- _What is expected_:
Retrieve every line from the records in which the word "rule" occurs.

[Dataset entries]
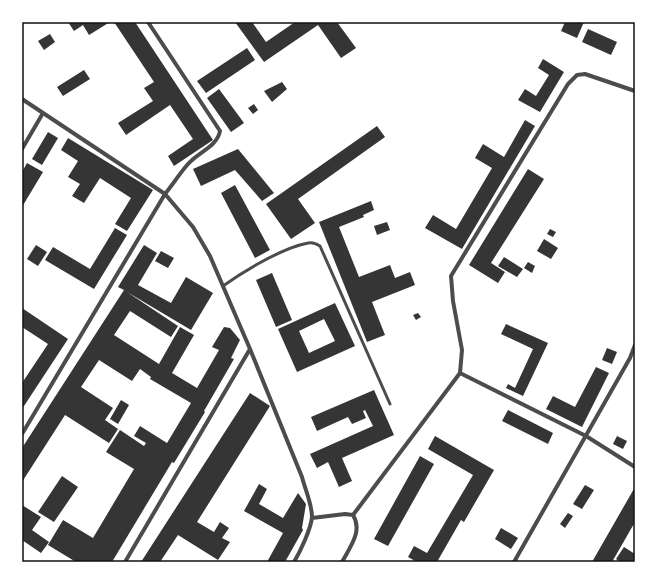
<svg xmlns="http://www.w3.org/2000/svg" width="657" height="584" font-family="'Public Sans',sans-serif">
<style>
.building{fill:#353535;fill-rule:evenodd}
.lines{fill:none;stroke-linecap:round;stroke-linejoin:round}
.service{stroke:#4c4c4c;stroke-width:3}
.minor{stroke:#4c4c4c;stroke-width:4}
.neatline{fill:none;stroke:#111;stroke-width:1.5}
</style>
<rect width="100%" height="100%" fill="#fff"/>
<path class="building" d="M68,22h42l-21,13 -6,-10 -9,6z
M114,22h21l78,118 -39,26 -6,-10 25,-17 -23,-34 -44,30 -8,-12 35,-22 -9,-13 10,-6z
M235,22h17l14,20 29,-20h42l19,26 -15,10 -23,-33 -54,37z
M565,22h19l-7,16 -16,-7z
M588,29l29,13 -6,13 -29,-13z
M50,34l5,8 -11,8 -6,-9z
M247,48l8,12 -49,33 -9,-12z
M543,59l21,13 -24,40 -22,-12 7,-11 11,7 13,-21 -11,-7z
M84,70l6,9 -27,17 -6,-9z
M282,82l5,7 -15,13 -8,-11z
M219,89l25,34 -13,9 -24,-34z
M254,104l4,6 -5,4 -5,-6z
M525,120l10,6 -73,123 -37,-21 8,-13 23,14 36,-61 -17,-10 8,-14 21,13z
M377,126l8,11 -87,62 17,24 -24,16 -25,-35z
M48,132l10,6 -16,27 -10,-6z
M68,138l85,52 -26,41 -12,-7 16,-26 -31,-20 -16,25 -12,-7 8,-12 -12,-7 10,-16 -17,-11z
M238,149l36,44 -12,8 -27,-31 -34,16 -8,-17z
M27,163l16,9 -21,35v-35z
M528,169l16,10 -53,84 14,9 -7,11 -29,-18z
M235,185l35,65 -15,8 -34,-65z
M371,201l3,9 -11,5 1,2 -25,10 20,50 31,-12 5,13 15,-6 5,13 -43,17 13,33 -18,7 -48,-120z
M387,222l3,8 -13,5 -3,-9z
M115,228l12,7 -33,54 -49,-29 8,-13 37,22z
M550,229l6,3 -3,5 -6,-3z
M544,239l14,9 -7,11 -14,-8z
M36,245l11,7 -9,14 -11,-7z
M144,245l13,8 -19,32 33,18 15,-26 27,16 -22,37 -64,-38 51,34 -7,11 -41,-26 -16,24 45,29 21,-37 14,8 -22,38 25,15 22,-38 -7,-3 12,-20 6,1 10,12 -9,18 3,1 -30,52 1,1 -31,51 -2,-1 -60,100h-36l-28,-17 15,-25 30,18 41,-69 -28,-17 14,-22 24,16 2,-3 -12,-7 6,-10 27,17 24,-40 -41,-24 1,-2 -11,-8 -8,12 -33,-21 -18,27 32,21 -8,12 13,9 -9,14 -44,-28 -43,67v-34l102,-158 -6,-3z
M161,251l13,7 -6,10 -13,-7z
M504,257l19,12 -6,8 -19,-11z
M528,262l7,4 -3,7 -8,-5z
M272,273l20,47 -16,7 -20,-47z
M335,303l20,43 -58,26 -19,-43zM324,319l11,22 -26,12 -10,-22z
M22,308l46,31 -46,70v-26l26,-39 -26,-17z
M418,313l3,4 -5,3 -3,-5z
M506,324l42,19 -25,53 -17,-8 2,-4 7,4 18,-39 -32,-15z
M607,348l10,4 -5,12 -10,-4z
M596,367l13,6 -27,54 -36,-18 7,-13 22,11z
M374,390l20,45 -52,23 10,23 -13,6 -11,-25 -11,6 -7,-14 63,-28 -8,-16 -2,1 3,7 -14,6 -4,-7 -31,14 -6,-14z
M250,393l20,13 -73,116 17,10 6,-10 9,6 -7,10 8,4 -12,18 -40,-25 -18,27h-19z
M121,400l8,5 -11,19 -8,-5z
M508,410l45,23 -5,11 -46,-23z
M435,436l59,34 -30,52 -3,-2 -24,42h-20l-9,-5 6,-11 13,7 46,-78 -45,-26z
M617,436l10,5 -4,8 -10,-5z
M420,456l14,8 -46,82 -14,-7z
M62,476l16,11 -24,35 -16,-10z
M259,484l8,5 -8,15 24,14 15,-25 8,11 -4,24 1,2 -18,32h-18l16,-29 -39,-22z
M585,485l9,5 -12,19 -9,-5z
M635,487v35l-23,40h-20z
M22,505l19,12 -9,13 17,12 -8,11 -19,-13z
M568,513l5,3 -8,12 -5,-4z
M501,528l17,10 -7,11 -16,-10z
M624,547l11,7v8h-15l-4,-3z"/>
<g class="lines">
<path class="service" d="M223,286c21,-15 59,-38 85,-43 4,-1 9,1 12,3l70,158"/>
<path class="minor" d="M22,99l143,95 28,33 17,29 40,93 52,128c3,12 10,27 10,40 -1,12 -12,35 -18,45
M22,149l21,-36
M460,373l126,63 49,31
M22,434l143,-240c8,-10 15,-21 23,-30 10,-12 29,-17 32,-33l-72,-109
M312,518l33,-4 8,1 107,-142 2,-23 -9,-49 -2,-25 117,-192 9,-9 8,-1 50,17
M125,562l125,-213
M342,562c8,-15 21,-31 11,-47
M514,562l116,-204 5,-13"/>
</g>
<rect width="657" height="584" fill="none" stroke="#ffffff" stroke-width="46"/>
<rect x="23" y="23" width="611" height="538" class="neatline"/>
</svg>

==

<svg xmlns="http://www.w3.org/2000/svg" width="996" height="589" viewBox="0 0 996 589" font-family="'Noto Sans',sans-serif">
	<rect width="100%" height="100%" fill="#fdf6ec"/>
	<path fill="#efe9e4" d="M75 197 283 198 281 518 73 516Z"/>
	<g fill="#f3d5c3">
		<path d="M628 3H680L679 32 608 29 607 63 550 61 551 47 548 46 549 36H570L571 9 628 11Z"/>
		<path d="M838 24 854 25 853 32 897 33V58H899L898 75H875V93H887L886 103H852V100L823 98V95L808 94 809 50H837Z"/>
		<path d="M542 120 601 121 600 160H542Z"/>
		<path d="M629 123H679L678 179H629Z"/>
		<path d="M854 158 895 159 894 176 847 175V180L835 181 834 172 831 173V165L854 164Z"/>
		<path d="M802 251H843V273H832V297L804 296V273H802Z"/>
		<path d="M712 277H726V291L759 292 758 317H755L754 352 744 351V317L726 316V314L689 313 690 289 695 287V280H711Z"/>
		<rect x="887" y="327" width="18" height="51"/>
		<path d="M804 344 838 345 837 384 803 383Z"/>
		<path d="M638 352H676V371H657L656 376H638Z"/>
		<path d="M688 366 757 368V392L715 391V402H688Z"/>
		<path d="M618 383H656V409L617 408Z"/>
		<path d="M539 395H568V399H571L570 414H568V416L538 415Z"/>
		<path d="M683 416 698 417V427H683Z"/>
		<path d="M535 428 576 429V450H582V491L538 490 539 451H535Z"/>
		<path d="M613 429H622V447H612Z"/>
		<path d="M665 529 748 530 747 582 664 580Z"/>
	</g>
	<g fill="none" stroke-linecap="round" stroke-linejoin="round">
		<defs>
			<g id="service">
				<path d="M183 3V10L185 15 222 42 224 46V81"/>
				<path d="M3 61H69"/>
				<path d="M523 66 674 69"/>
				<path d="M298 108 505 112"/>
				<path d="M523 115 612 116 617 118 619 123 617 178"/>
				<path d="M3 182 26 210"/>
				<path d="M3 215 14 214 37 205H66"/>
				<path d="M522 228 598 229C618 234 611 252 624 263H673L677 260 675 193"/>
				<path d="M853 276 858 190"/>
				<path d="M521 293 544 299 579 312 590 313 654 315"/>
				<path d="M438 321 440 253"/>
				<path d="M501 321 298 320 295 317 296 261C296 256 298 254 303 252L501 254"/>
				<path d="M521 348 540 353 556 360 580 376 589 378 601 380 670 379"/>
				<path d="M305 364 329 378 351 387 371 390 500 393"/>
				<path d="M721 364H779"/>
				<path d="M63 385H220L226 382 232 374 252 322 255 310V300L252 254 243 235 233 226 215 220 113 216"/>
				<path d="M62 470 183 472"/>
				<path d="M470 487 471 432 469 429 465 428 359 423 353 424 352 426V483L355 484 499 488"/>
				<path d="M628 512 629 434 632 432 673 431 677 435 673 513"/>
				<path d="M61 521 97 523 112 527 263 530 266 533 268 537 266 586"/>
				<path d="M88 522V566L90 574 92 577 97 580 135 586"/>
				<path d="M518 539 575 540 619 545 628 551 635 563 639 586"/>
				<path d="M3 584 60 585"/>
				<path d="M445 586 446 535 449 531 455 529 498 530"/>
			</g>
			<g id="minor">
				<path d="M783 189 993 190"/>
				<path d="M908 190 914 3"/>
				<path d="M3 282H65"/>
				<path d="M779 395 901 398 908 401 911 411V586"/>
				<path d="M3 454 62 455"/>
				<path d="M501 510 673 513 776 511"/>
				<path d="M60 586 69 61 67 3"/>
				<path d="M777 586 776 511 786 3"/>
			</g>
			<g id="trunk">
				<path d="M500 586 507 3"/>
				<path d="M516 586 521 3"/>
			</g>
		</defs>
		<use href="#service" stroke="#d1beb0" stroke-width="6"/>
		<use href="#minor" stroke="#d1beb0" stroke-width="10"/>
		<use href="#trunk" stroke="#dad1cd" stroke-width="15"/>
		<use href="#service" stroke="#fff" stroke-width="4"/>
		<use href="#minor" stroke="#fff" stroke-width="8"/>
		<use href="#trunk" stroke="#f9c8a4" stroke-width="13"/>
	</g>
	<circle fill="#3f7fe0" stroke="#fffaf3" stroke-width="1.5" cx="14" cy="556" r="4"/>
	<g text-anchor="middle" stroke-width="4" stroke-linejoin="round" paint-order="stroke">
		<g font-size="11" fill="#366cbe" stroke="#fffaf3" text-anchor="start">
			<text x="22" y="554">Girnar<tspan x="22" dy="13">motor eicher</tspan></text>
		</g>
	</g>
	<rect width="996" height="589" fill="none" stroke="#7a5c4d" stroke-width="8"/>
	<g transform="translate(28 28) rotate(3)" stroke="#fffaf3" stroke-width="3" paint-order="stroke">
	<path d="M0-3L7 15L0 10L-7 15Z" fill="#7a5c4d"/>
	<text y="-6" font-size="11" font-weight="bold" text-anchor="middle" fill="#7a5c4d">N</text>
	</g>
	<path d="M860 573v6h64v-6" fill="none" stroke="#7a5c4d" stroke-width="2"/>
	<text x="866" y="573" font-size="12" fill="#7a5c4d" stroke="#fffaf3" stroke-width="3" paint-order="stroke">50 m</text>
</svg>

* * *

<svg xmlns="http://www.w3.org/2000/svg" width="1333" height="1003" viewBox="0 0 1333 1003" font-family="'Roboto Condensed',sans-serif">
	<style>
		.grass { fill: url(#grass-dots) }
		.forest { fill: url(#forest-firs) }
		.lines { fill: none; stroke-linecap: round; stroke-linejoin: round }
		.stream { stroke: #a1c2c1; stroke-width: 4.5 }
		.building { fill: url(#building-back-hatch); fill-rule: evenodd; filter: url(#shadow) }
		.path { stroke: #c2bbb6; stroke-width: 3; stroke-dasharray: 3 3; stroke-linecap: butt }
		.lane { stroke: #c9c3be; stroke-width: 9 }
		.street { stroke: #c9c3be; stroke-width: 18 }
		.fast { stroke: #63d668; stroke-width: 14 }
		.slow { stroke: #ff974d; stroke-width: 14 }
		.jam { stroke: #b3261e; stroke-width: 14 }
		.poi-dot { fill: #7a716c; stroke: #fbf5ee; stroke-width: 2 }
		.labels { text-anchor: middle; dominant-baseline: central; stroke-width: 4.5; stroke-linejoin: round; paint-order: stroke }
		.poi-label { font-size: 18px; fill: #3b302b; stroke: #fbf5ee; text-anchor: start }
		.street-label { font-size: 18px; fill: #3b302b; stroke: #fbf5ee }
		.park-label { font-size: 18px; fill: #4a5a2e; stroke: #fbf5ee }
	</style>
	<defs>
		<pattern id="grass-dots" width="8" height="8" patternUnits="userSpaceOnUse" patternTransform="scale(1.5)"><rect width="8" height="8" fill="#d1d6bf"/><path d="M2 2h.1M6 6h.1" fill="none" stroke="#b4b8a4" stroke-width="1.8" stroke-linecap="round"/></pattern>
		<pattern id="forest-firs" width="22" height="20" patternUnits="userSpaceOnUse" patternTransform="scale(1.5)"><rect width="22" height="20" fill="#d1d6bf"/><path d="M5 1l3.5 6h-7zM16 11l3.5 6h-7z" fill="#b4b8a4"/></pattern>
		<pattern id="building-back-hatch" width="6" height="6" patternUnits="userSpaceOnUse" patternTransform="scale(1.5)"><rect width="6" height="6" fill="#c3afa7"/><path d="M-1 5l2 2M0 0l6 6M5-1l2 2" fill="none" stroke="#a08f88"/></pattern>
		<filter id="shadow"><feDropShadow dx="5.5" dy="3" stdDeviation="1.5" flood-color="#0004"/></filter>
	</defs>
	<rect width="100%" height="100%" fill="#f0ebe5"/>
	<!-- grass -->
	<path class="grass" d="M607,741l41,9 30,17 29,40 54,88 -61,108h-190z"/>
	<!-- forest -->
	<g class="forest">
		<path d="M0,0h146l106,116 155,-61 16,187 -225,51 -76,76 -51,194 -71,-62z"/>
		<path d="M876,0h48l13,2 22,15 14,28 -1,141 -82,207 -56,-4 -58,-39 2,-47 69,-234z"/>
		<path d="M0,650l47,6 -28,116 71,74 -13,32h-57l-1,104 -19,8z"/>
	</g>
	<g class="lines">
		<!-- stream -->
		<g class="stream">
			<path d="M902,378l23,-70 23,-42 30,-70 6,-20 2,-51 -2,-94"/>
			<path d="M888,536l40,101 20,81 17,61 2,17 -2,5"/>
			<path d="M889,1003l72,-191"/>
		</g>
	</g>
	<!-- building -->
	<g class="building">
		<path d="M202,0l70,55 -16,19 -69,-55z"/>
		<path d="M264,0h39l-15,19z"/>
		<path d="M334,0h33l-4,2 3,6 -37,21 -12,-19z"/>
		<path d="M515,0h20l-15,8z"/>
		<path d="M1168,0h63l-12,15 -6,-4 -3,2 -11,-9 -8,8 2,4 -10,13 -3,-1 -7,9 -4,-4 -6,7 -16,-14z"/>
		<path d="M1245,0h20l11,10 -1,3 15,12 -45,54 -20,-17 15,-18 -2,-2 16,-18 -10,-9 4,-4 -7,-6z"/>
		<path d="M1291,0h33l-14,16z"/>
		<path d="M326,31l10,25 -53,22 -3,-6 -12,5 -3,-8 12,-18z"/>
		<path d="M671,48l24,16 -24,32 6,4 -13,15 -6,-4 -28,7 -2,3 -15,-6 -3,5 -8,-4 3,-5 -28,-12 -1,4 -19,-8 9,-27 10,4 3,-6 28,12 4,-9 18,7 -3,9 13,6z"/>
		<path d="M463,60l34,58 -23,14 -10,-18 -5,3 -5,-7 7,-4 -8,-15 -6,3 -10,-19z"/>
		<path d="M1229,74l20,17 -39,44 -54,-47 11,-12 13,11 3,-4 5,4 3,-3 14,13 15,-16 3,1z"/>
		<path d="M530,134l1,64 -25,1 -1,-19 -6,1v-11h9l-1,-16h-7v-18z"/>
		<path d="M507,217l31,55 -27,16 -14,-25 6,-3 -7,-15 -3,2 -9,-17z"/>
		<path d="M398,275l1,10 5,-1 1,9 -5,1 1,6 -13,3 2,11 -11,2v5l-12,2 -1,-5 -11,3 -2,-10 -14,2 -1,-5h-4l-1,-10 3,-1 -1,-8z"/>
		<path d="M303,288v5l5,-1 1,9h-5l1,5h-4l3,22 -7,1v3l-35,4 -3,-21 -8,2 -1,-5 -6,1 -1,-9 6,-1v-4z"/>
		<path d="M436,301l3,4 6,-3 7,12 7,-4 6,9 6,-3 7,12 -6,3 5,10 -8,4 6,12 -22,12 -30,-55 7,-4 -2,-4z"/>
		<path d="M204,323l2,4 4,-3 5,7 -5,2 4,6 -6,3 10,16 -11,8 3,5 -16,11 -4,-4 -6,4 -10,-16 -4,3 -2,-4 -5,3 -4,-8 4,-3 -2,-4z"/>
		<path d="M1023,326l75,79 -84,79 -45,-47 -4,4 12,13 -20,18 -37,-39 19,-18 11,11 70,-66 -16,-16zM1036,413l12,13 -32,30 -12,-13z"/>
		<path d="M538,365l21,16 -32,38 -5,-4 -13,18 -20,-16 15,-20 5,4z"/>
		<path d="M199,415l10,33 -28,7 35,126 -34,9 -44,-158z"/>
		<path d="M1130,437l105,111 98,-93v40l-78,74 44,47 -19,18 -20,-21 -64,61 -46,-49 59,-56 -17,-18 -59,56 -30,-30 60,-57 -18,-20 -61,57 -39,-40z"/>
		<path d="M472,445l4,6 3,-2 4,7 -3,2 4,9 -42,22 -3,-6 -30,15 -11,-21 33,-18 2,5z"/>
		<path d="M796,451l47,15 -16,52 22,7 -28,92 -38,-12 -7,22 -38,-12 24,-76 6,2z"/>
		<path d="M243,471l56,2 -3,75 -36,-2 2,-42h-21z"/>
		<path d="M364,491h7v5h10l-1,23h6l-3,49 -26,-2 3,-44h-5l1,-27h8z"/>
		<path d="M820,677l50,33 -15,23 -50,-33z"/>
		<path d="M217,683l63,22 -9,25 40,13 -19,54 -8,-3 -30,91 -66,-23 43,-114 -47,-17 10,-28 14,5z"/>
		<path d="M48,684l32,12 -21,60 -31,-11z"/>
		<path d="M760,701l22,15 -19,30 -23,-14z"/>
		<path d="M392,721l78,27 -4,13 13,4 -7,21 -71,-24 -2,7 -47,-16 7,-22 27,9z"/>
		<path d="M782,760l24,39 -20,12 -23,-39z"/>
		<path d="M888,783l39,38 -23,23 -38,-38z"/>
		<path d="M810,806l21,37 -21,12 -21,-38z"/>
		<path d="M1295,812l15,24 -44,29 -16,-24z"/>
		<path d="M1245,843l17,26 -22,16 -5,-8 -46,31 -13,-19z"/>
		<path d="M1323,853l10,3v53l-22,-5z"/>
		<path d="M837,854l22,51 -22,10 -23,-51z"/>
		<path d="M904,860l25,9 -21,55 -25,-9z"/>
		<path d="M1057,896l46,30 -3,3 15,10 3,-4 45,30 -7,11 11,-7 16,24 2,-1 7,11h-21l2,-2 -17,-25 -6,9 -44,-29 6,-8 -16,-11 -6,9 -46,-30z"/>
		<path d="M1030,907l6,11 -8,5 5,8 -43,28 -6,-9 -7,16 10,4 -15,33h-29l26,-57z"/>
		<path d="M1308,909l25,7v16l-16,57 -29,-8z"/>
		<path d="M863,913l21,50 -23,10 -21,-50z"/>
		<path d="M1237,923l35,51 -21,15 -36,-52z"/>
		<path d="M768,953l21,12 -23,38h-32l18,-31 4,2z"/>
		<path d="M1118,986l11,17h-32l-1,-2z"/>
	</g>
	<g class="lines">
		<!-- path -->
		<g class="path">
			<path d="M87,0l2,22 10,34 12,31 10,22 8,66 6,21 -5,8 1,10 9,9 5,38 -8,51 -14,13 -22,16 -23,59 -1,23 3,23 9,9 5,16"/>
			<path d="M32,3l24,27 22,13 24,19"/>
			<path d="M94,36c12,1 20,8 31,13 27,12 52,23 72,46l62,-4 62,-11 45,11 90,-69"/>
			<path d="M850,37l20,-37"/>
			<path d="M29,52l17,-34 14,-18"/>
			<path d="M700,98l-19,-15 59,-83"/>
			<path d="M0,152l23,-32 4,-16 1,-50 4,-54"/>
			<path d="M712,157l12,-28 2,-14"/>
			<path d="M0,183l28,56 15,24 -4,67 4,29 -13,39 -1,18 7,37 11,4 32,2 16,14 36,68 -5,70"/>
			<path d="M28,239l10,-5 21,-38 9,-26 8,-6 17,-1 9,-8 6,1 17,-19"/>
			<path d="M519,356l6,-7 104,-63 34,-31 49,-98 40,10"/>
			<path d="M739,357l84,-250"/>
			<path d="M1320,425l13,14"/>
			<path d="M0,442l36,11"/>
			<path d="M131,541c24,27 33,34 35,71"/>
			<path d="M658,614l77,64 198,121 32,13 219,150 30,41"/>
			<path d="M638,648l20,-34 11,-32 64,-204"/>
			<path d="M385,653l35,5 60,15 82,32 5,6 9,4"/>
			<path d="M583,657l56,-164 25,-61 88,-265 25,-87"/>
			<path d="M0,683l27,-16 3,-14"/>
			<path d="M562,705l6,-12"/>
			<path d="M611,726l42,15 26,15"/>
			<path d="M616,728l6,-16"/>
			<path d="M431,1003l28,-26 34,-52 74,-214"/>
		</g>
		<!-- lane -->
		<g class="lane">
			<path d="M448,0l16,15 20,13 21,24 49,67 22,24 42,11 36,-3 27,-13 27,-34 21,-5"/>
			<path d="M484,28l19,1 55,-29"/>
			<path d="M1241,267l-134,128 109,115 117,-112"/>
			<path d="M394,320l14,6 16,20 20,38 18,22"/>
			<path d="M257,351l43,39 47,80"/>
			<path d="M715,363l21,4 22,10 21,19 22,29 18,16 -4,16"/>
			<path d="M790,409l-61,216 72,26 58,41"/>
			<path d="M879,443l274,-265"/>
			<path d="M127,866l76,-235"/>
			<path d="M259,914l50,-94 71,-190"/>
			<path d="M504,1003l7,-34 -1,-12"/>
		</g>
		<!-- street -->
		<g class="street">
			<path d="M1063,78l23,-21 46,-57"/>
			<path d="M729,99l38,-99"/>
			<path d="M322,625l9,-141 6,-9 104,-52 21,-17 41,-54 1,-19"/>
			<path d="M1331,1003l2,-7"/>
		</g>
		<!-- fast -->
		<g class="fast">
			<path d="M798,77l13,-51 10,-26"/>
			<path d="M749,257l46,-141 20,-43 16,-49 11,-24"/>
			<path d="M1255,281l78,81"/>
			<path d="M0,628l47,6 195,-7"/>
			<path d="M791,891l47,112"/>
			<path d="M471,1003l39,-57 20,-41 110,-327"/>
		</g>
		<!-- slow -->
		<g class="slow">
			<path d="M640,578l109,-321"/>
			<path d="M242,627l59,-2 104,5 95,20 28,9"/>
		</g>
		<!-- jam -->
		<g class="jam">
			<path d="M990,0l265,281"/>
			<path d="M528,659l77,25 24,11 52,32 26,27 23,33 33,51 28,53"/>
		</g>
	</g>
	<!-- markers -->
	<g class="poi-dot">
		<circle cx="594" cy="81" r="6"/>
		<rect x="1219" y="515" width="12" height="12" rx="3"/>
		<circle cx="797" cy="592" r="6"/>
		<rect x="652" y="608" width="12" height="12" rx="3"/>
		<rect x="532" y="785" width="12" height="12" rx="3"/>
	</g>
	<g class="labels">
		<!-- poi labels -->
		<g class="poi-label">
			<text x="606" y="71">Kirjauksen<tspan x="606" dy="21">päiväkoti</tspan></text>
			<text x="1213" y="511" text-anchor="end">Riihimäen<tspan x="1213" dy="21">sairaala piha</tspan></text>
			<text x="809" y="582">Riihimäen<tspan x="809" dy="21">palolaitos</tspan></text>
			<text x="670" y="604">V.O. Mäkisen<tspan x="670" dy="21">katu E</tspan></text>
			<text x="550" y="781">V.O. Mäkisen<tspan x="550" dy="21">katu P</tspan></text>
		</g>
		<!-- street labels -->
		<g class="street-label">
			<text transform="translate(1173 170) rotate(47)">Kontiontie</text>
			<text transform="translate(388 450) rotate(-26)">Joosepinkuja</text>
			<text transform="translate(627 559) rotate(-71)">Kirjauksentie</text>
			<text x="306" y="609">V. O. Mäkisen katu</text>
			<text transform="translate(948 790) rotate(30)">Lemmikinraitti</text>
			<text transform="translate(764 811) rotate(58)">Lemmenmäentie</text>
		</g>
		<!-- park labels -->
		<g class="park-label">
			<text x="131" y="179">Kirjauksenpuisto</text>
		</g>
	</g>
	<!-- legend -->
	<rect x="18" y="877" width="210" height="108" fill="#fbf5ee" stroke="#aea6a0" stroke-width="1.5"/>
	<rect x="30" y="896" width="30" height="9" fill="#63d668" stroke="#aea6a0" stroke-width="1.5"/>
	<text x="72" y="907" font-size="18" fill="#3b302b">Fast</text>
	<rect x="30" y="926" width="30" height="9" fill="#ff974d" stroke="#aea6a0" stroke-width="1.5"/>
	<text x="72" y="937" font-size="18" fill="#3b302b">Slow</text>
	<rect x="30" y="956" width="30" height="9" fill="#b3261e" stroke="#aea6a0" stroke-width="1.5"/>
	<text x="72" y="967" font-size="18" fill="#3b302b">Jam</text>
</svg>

- _Output below_:
.building{fill:#353535;fill-rule:evenodd}
		.building { fill: url(#building-back-hatch); fill-rule: evenodd; filter: url(#shadow) }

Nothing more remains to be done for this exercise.